Les premiers ministres français et espagnols ont inauguré le 20 février, à Montesquieu-des-Albères dans les Pyrénées-Orientales, la nouvelle interconnexion électrique de 320 000 volts qui relie désormais la France et l’Espagne. Cette nouvelle ligne très haute tension (THT) va permettre de renforcer la sécurité d’approvisionnement électrique des deux pays tout en intégrant davantage la production des énergies renouvelables.

Cette nouvelle liaison à très haute tension qui relie les communes de Santa Llogaia (près de Figueras en Espagne) et Baixas (près de Perpignan en France) est entièrement souterraine. Elle permet de doubler le niveau d’interconnexion entre la France et l’Espagne, qui passera de 1400 MW à 2800 MW. Cette ligne souterraine est un projet unique au monde, qui utilise pour la première fois la technologie de la station de conversion (qui transforme le courant alternatif en courant continu).

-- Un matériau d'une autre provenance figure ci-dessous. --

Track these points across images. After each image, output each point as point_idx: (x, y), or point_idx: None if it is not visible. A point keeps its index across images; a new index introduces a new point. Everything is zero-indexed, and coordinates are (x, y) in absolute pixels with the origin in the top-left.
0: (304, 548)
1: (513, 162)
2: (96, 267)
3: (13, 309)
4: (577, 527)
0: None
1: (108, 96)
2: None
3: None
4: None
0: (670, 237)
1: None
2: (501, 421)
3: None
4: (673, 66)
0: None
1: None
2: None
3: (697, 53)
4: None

La liaison entre la France et l’Espagne répond à des enjeux majeurs pour les deux pays en termes de développement d’énergie renouvelable. Au cours de ces dernières années, l’Espagne et la France ont développé la production et l’utilisation des énergies renouvelables, en particulier l’énergie éolienne, dont la production, très variable et dispersée géographiquement, exige un haut niveau d’interconnexion. La capacité d’échange d’électricité entre deux pays augmente leur possibilité d’utiliser les énergies renouvelables dans des conditions de sécurité optimisées.

En chiffres

  • 64.5 km de long
  • Puissance de 2000 MW et tension de 320 000 volts en courant continu
  • Elle traverse les Pyrénées par un tunnel long de 8.5 km.
  • 700 millions d’investissements, supporté par les gestionnaires de réseaux français (RTE) et espagnol (REE), via leur société commune Inelfe (Interconnexion électrique France-Espagne).
  • L’Union européenne a financé le projet à hauteur de 225 millions d’euros.

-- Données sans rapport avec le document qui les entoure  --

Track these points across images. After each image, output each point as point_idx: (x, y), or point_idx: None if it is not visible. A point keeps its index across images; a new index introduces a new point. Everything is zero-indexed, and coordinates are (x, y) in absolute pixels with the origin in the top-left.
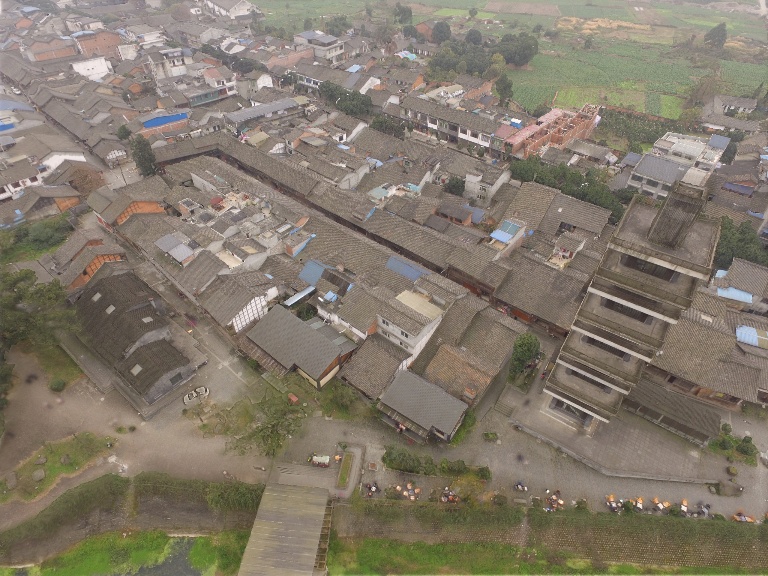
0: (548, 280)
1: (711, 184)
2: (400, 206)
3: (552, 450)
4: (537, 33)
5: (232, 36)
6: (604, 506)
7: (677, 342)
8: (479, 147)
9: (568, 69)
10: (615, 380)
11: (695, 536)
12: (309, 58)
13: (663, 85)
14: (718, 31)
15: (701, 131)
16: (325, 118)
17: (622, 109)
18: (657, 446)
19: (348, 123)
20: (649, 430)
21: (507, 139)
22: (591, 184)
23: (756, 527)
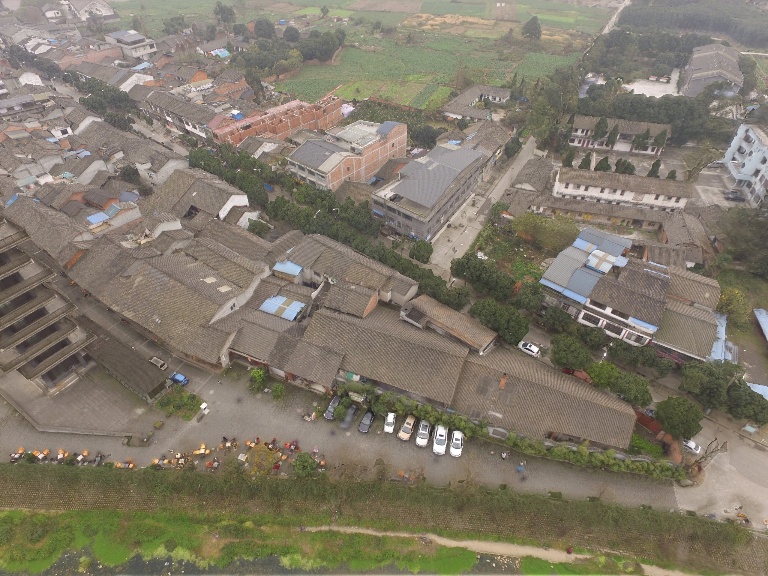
0: (111, 257)
1: (385, 168)
2: (45, 193)
3: (10, 410)
4: (375, 30)
5: (50, 37)
6: (10, 457)
7: (177, 310)
8: (203, 138)
9: (372, 63)
10: (2, 340)
11: (80, 482)
12: (117, 57)
13: (449, 77)
14: (531, 24)
15: (443, 120)
16: (60, 113)
17: (382, 100)
18: (108, 404)
19: (77, 117)
20: (114, 391)
21: (215, 130)
22: (262, 170)
23: (129, 472)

La France a 47 interconnexions avec les pays voisins, et pour ce qui concerne l’Espagne, c’est la cinquième interconnexion à entrer en service.

Le projet de renforcement de l’interconnexion électrique France-Espagne : de 1980 à aujourd’hui

Le projet de renforcement de l’interconnexion électrique entre la France et l’Espagne existe depuis le début des années 1980.

1) Un premier projet entre Cazaril en France et l’Aragon en Espagne concernait une double liaison aérienne de 400 kV. Ce projet obtient une déclaration d’utilité publique (DUP) en 1988, retirée ensuite pour étudier un autre tracé en substitution d’une ligne existante. En septembre 1991, toutes les autorisations administratives pour le projet Cazaril-Aragon sont obtenues, mais le gouvernement français demande la poursuite des concertations, alors que la construction commence du côté espagnol. En 1996, la France met un terme définitif au projet en raison des impacts environnementaux jugés trop importants.

2) Les gestionnaires de réseaux REE et EdF/RTE mettront alors en œuvre de nombreux projets de renforcement des interconnexions existantes entre 1997 et 2002. La capacité d’échange remonte alors de 550 MW à 1400 MW.
Les gestionnaires de réseaux continuent de chercher un meilleur tracé, tandis que la demande se déplace côté est des Pyrénées, en raison de la croissance de la demande en Catalogne, amplifiée par le projet de LGV.

En novembre 2002, le Conseil européen de l’énergie a identifié ce projet comme « projet prioritaire d’intérêt européen ».

3) En 2003 se tient un débat public sur un nouveau projet Baixas Le Perthus Bescano, marqué par de fortes oppositions locales ; la ministre de l’industrie, Nicole Fontaine demande d’étudier des alternatives. Le projet de doublement de la ligne Baixas Vich, dit « projet de la virgule » durcit encore les oppositions.

4) En septembre 2007, Mario Monti est nommé coordinateur européen et permettra l’accélération de la mise en place du projet. Il propose que celui-ci se fasse en courant continu en souterrain et le long des infrastructures existantes. De leur côté, les autorités espagnoles ont scindé le projet initial en plusieurs tronçons.